Given text:
*** Begin section ***

Campus Life

Smeal faculty/staff advocating culture of integrity

Efforts to create a culture of integrity in the Smeal College of Business extend beyond students in the classroom to faculty and staff in the workplace.

“In addition to fostering a learning environment that upholds academic integrity, we are committed to creating a workplace that promotes integrity and ethical behavior,” said Jennifer Eury, Smeal director of honor and integrity.

Eury has helped spread the integrity message at Smeal through group sessions like Coffee and Conversations. During those voluntary gatherings, Smeal faculty and staff are split into small groups and presented with ethical dilemmas. The groups devise solutions to the dilemmas and share with the larger group. Julie Del Giorno, Penn State’s athletics integrity officer, helps Eury facilitate the group offerings.

It was because of Coffee and Conversations that Janet Spearly, director of student enrichment and academic advising manager, scheduled an integrity session with Eury for the Undergraduate Education Office.

“In small groups, we worked through a series of ethical dilemmas that advisers and first-line staff have encountered while working with undergraduate students,” Spearly said. “The small groups came back together as one group to review the responses and get feedback from Jen and Julie.”

The session highlighted strategies that can be used on a day-to-day basis said Sarah Krupp, a Smeal academic adviser.

“The scenarios we discussed allowed us to think through how to proactively respond to a variety of situations that we might encounter on any given day in our interactions with students and/or colleagues.” Krupp said. “Any time we are able to process through situations it’s helpful to our professional and personal development.”

Carrie Marcinkevage, Smeal’s MBA managing director, felt a special motivation for scheduling an integrity session for her group.

*** End section ***

Parts of the exercise:
a: In the Smeal integrity article, shorten the paragraph that begins "Eury has helped spread the integrity message" into a short bulleted list that keeps its main facts.
b: According to the Smeal integrity article, what was Janet Spearly's reason for scheduling an integrity session with Eury for the Undergraduate Education Office?
c: Pick up the Smeal integrity article after its final sentence and write the next paragraph.

Data section:

*** Begin section ***

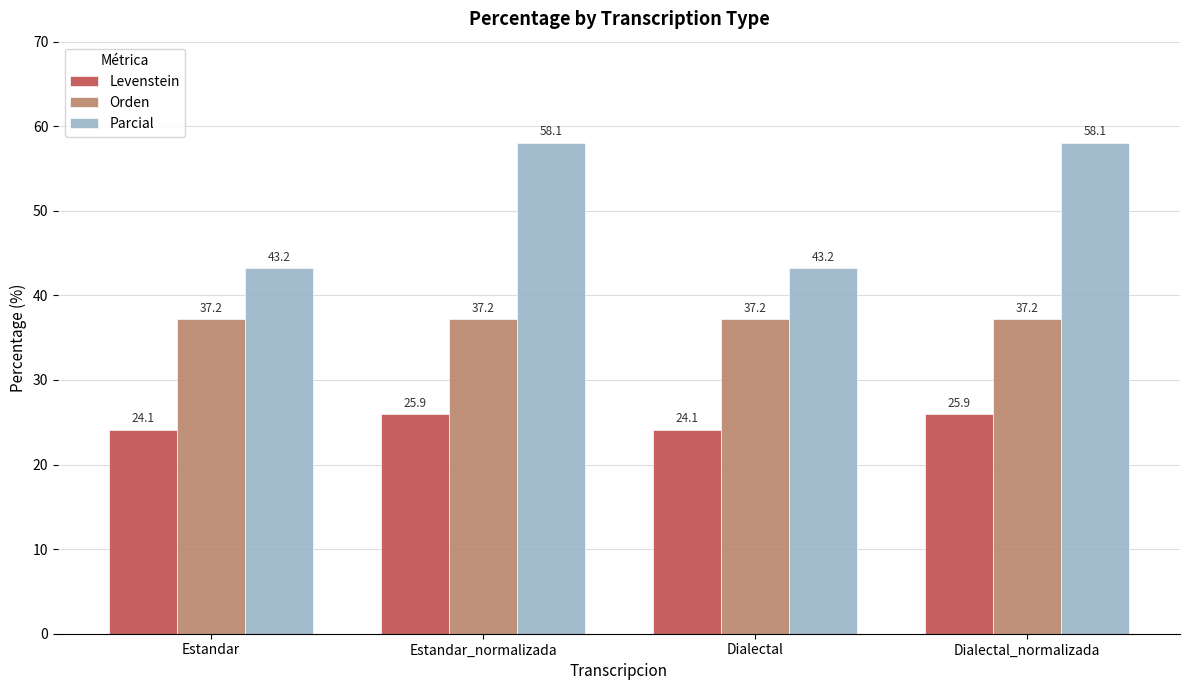

What is the spread (max minus min) of values at Dialectal_normalizada?

32.1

*** End section ***

Results of the exercise:
a:
- Eury spreads the integrity message at Smeal through group sessions such as Coffee and Conversations.
- These voluntary gatherings split faculty and staff into small groups and give them ethical dilemmas.
- Each group works out solutions and shares them with the larger group.
- Julie Del Giorno, Penn State's athletics integrity officer, helps Eury run the sessions.

b: She scheduled it because of Coffee and Conversations.

c:
“MBA students created the honor code, so integrity is clearly a core value within the program. Values need to be discussed and nurtured to remain vibrant in any community. So, any opportunity we have to discuss and align around integrity, we’ll take it,” she said.

Eury said she and Del Giorno design individualized sessions, with custom content for each group training they facilitate. For the MBA group, it was more about strengthening its commitment to integrity.

“If we consider ethics along the spectrum from awareness to advocacy, our group is hopefully working in the advocacy realm. This training was to move us into aligned advocacy, where not only do we share similar approaches to common situations, be we can also identify, appreciate, and discuss differing ethical perspectives,” Marcinkevage said.

“I believe we increased comfort with identifying and naming our own values, raising difficult situations, discussing different perspectives, and aligning around decisions.”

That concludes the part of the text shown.